**Selected passage:**
########

The capital cost of a quadrature booster can be high: as much as four to six million GBP (6–9 million USD) for a unit rated over 2 GVA. However, the utility to transmission system operators in flexibility and speed of operation, and, more particularly, facilitating economic dispatch of generation, can soon recover the cost of ownership.

==Method of operation ==

Simplified circuit diagram of a three-phase quadrature booster. Arrows shown on shunt transformer secondary windings are movable taps; the windings have floating ends shown, and grounded centre taps (not shown).

Phase-shifters affect the phase of their electrical output by combining the input with a comparable voltage at quadrature phase (90°, or multiplication by j). The phasor sum thus bears a new phase angle, and it is this induced phase angle that affects the flow of power through specified circuits.

A phase-shifter typically consists of two separate transformers: a shunt unit and a series unit. The shunt unit has its windings connected across the phases, so it observes voltages shifted by 90° with respect to the supply. The shunt output is then input to the series unit, which, because its secondary winding is in series with the main circuit, adds the phase-shifted component. The overall output voltage is hence the vector sum of the supply voltage and the 90° quadrature component.

Tap connections on the shunt unit allow the magnitude of the quadrature component to be controlled, and thus the magnitude of the phase shift across the quadrature booster. The flow on the circuit containing the quadrature booster may be increased (boost tapping) or reduced (buck tapping). Subject to system conditions, the flow may even be bucked enough to completely reverse from its neutral-tap direction.

== Illustration of effect ==
The one-line diagram below shows the effect of tapping a quadrature booster on a notional 100 MW generator-load system with two parallel transmission lines, one of which features a quadrature booster (shaded grey) with a tap range of 1 to 19.

In the left image, the quadrature booster is at its centre tap position of 10 and has a phase angle of 0°. It thus does not affect the power flow through its circuit and both lines are equally loaded at 50 MW. The right image shows the same network with the quadrature booster tapped down so as to buck the power flow. The resulting negative phase angle has diverted 23 MW of loading onto the parallel circuit, while the total load supplied is unchanged at 100 MW. (Note that the values used here are hypothetical; the actual phase angle and transfer in load would depend upon the parameters of the quadrature booster and the transmission lines.)

Effect of tapping a quadrature booster

Most quadrature booster installations seek the opposite effect: equalizing power on lines where naturally one would be heavily loaded and the other lightly loaded.

== Installed facilities ==
The power lines connecting Northern and Southern Germany are insufficient to transfer the power produced by the wind power plants located in the North Sea. Therefore, energy flows through the Czech transmission system, causing heavy loads on the Czech network and endangering secure network operation. The Czech transmission network operator ČEPS put a barrier system with two phase shifting transformers into operation in the Hradec substation on January 17, 2017. The total costs for the plant were around €75 million. The installation of the phase shifting transformers was necessary in order to regulate and control the flow of green electricity from Germany. The German transmission system operator 50 Hertz put two phase-shifting transformers into operation in the Röhrsdorf substation in January 2018. The Röhrsdorf and Hradec substations are connected via two 400 kV lines.

########

**Collected material:**
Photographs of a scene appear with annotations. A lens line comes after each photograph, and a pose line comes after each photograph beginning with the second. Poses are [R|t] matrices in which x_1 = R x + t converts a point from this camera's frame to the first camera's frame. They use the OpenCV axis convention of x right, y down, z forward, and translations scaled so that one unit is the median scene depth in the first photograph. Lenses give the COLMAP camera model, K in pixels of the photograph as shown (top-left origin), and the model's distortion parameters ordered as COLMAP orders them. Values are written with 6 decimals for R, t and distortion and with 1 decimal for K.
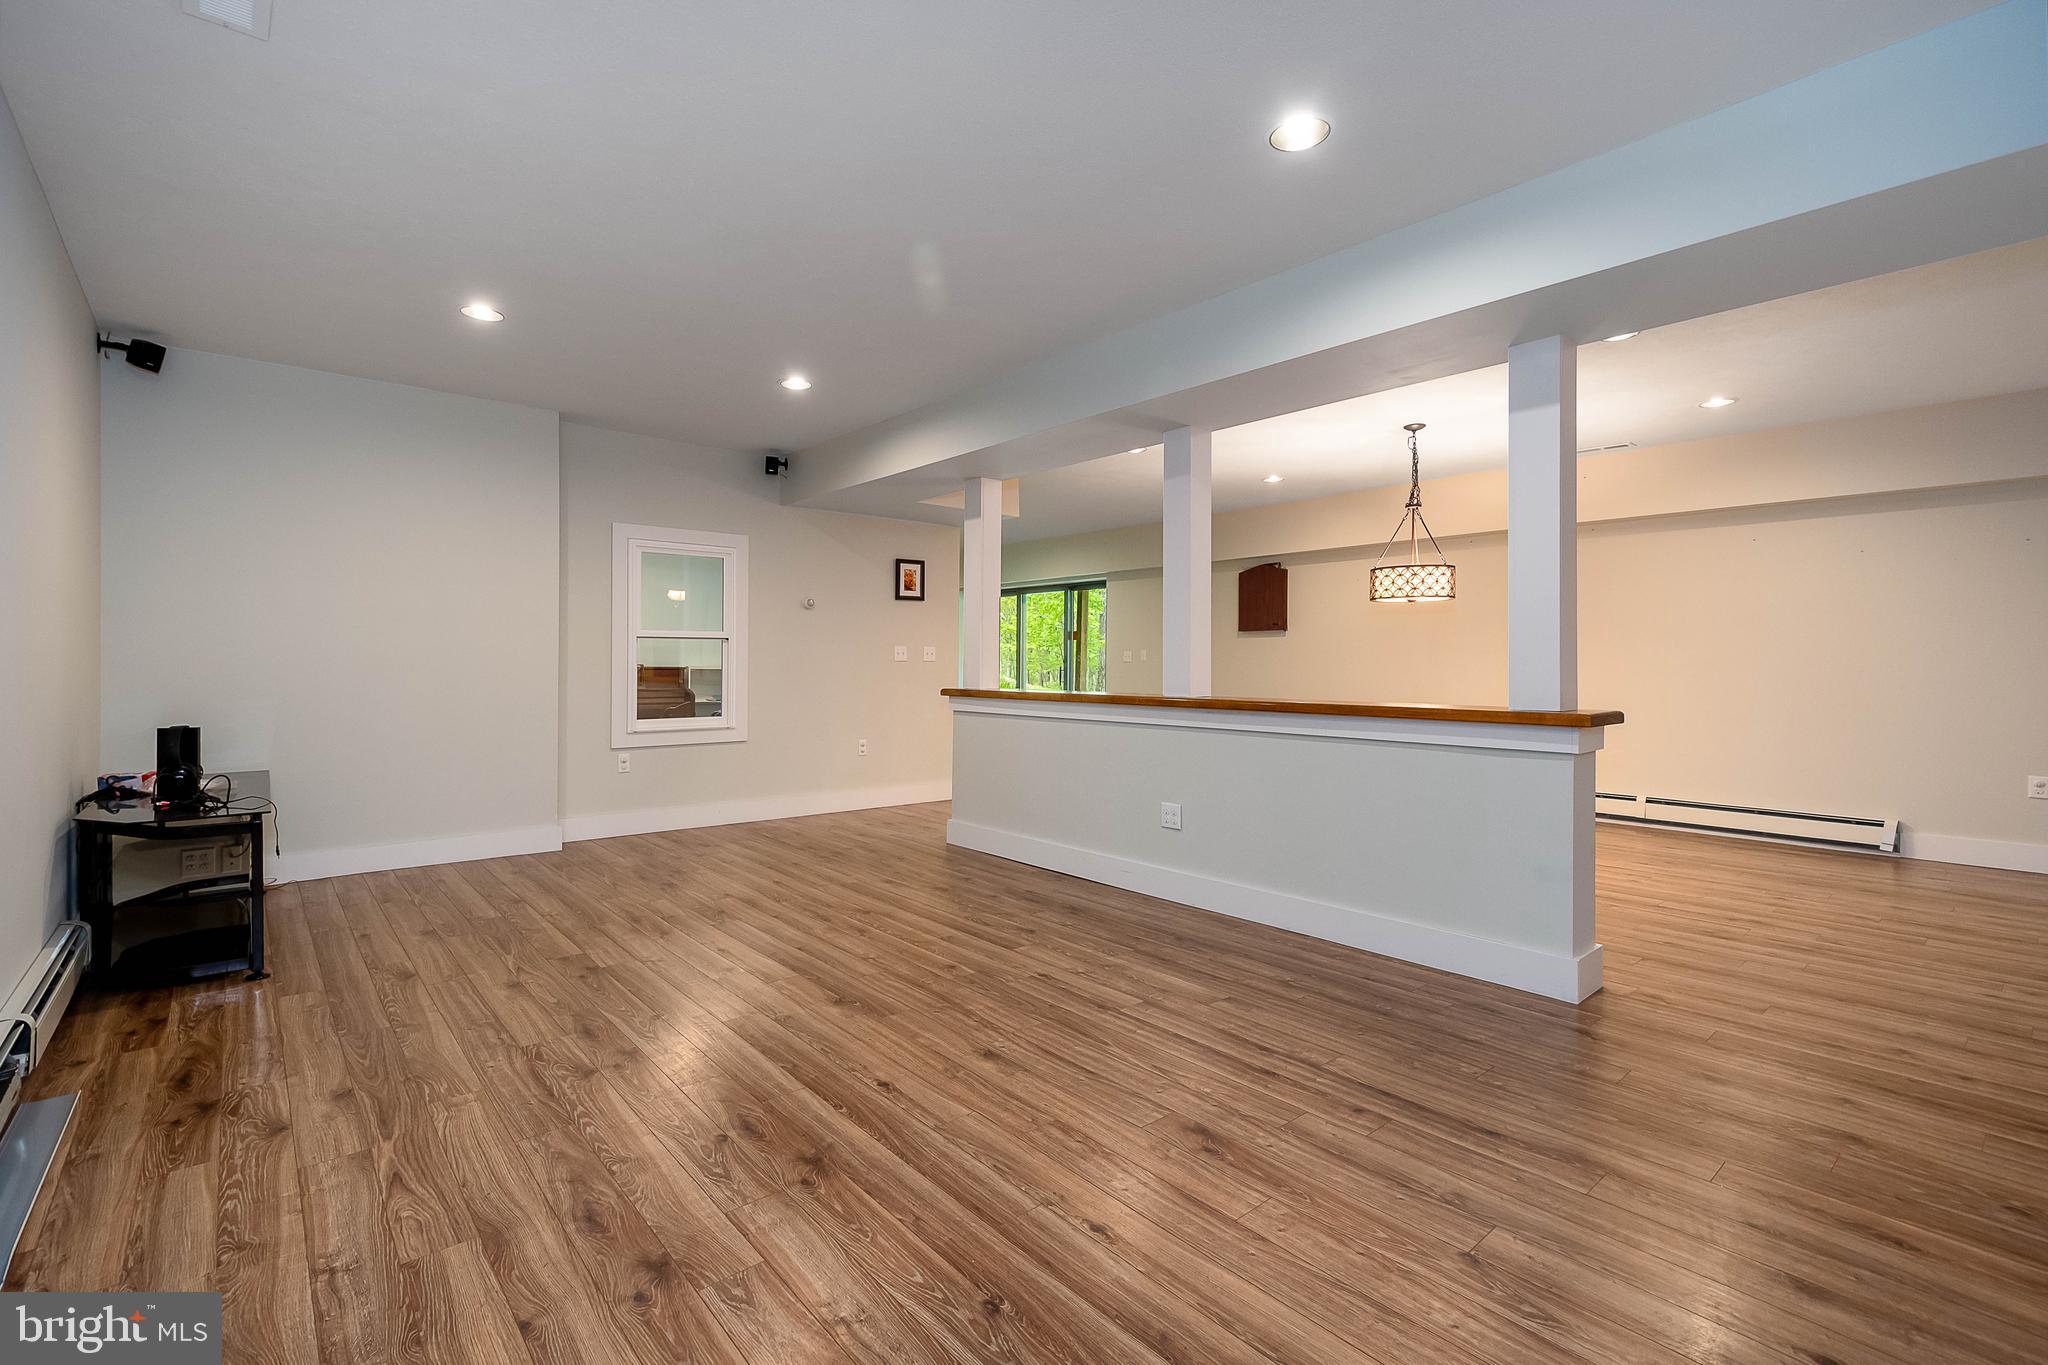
lens RADIAL K [[902.7, 0, 1017.4], [0, 902.7, 667.9], [0, 0, 1]] dist [0.014611, -0.001258]
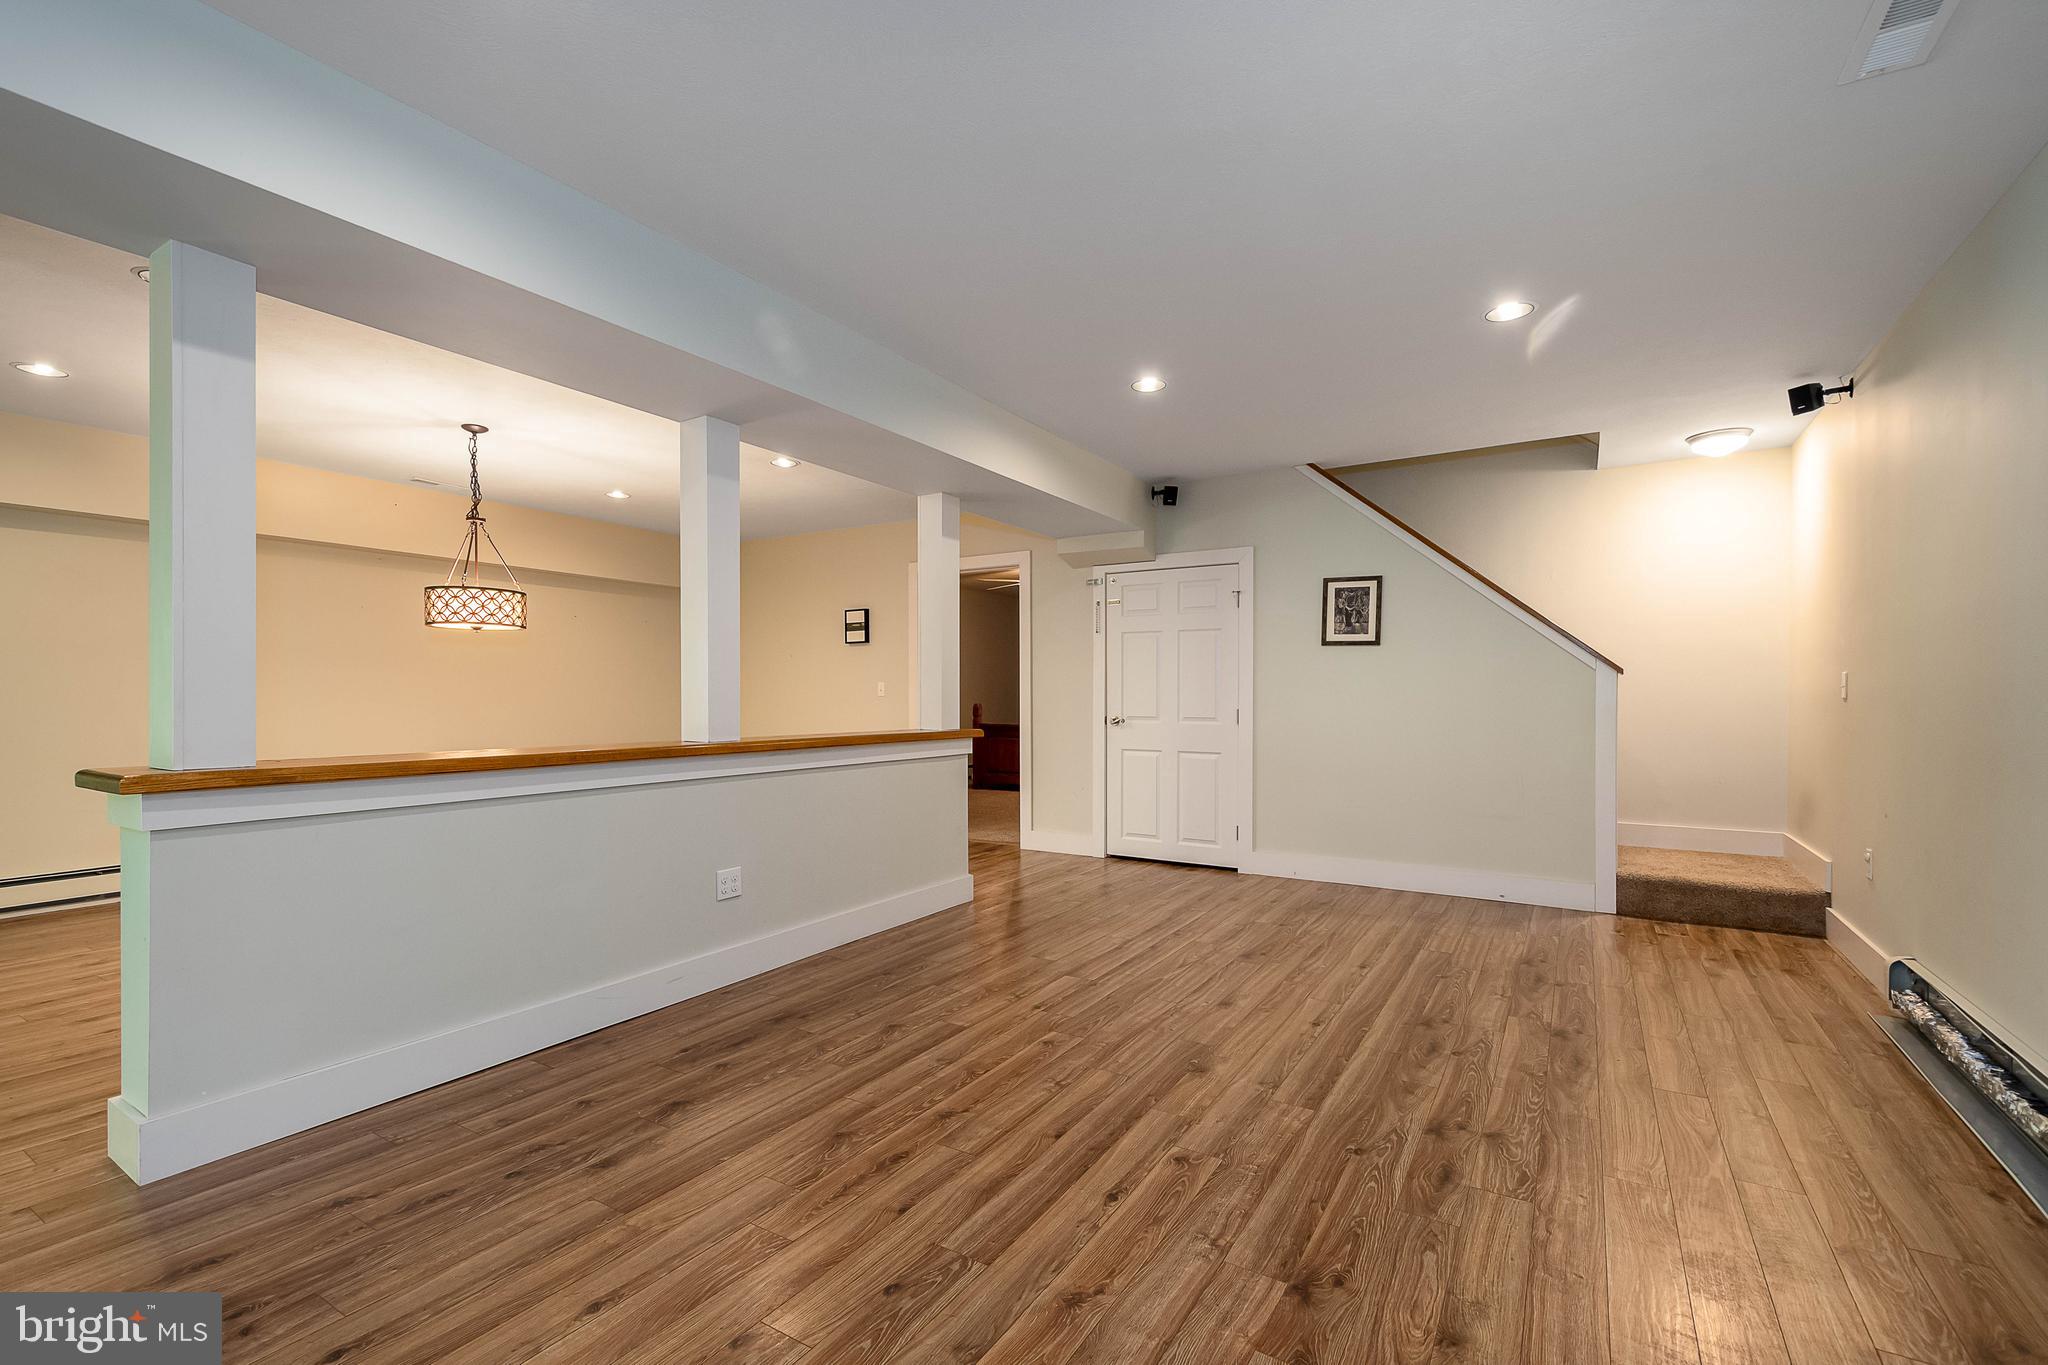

########

**Your objective:**
Rewrite the part of the quadrature booster passage that opens with the words containing "The capital cost" and closes with "taps (not shown).", swapping "quadrature booster" for "phase-shifting transformer".

**Result below:**
The capital cost of a phase-shifting transformer can be high: as much as four to six million GBP (6–9 million USD) for a unit rated over 2 GVA. However, the utility to transmission system operators in flexibility and speed of operation, and, more particularly, facilitating economic dispatch of generation, can soon recover the cost of ownership.

==Method of operation ==

Simplified circuit diagram of a three-phase phase-shifting transformer. Arrows shown on shunt transformer secondary windings are movable taps; the windings have floating ends shown, and grounded centre taps (not shown).